Изменить размер шрифта - +
Помню, она страдала бронхиальной астмой, и нас страшно пугали приступы, когда начинала она вдруг начинала задыхаться. Это была добрая женщина, которая учила нас как умела. Меня она любила. Вот и на снимке я — её любимчик — рядом с ней по левую сторону. Видимо, я очень старательно ждал, когда из объектива «вылетит птичка»: рот у меня полуоткрыт, в глазах напряжённое ожидание. Чуть повыше меня Валя. На ней коричневый фартук, кофточка с белым воротничком.

Нас дразнили женихом и невестой. Придумали это мой дядя и Валин отец: «А, вот и жених пришёл, — приветствовал он меня. — Заходи, гостем будешь, бутылку поставишь — хозяином будешь!»

Я смущался и краснел.

— Ты что под матицей стоишь? Свататься надумал?

Эти насмешки надолго отвадили меня от Вали, и только после восьмого класса я опять открыл её для себя совершенно с неожиданной стороны.

Заболела учительница физики, и мы всем классом пошли в кино. Это было в конце моей пятнадцатой весны, выдавшейся в том году особенно буйной. Было удивительно тепло, даже не выпадали обычные у нас заморозки, вовремя прошли дожди — и заходила, заколобродила зелень, зацвели сады, не успевшее выгореть от зноя небо манило взгляд пронзительной голубизной и прозрачностью. Всё это бередило душу, она в эти дни словно вспоминала давний прекрасный, но забытый сон, и я по-особенному пристально вглядывался в окружающее, будто отыскивал в нём что-то давным-давно потерянное, которое, как невнятное эхо, сейчас кружило где-то вокруг меня.

Валя стояла с девчонками возле клуба — тоненькая узкоплечая, платье на ветру облепило её фигурку, пепельные волосы разметались, и в этот миг меня всего с головы до пят окатило жгуче-ледяной волной кипящего озноба, от трепетного колотья зашлось сердце и пересохло во рту. Я ещё не знал толком, что это, но земля уже вовсю уходила из-под ног, чтобы я мог воспарить, как бумажный голубь, над пропастью, которую подготовила мне жизнь.

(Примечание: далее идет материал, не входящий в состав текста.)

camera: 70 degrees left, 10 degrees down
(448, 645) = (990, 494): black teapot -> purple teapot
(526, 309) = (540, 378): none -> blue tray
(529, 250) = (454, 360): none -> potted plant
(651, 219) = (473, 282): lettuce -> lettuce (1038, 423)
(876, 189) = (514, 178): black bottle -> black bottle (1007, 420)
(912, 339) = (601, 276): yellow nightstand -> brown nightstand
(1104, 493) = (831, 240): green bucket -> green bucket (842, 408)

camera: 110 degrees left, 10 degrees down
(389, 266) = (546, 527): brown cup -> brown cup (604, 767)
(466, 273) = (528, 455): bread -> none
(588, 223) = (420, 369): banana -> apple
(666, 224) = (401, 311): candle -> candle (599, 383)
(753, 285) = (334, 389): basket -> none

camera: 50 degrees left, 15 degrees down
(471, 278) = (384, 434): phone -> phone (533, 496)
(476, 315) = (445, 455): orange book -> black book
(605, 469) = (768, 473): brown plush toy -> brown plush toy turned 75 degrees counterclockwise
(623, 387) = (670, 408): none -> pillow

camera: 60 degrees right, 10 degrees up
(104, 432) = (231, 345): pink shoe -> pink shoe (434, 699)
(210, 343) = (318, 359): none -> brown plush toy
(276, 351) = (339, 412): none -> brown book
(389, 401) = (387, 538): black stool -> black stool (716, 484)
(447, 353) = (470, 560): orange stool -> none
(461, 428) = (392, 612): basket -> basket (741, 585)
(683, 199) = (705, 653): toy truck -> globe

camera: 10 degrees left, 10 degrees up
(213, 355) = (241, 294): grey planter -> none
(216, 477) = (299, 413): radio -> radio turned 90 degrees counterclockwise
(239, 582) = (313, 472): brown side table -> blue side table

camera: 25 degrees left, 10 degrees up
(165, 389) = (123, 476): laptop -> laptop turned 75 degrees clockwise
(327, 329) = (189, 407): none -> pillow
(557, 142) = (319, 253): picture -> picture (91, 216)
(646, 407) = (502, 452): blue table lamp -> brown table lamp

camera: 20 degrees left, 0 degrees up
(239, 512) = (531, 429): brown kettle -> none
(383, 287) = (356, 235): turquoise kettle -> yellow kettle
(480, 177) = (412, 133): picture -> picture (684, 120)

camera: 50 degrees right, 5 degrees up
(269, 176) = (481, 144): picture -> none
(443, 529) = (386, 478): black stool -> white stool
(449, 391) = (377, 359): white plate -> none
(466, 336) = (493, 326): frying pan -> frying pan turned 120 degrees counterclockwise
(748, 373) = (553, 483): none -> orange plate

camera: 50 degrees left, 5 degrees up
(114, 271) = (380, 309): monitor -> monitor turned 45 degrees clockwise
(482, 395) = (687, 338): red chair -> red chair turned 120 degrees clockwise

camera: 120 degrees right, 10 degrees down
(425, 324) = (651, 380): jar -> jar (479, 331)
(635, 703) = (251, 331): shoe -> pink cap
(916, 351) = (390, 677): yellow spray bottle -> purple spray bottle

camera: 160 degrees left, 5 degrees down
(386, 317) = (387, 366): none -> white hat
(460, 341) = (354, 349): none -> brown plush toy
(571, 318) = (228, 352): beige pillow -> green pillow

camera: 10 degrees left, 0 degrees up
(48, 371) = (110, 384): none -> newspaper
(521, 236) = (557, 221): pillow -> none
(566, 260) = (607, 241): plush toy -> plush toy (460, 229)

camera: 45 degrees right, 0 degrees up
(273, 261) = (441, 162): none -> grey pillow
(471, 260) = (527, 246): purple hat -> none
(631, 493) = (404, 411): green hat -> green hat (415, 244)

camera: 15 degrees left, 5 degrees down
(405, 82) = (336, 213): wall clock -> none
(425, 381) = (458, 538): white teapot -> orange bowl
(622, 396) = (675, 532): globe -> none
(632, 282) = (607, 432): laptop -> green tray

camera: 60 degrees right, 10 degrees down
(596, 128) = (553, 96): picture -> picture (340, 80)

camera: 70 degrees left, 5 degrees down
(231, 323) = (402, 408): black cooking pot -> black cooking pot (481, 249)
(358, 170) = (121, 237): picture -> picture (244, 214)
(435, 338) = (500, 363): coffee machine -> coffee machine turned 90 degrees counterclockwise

Так я влюбился. Но моя любовь была с самого начала для меня тягостью, да именно тягостью, потому что я был тогда до самооглупления стеснительным и, как следствие, самолюбивым. Я никак не решался признаться Вале в своём чувстве, но как я страдал, если она с кем-нибудь разговаривала, кому-нибудь помогала или шла с кем-нибудь домой. Муки уязвлённого сердца отточили во мне подозрительность и страх, который неизбежно грядёт от всякой неуверенности в себе.

Стыдно сказать, но я выслеживал Валю, когда она возвращалась из школы или из кино. А сколько раз я собирался написать ей письмо и даже тысячекратно сложил его в уме, чтобы открыть всё, мучившее меня в то время? Но я не только ничего не сказал, но даже не написал, хотя она вряд ли ждала моего первого шага.

Это я узнал позднее, когда всё прошло и почти отгорело. А тогда дни летели метельной круговертью, жизнь мчалась сплошной раскалённой полосой, и разматывал я эту полосу прямо из своего сердца.

Стоит только безутешно пожалеть, что любовь не сблизила, а разобщила нас. Я до сих пор не могу с полной уверенностью сказать, понимала ли тогда Валя мои терзания, знала ли она, что одно, только одно её словечко, один добрый взгляд могли немыслимо возвысить или унизить меня.

Сейчас на все мои упреки она тихо говорит: «Прости…» Но пролетевшего времени не вернуть, и какого золотого времени — юности, которая хоть и была коротка, но оставила столь живые воспоминания, что они до сих пор будоражат мою нераскаянную душу.

Теперь я понимаю, что тогда, любя и страдая, я расставался с отрочеством, где мне с лихвой хватало самого себя, чтобы ощущать приятную замкнутость мира, в котором всегда сходились концы с концами, и всё, что было внутри этой цельности, взаимно удовлетворяло друг друга. Но настал миг, и моё детское время остановилось, а затем и взорвалось.

Эта беда заставила меня остро почувствовать свою бесприютность и заоглядываться по сторонам в поисках укрытия от леденящего душу сквозняка одиночества, и я уверовал, что я могу его обрести рядом с Валей.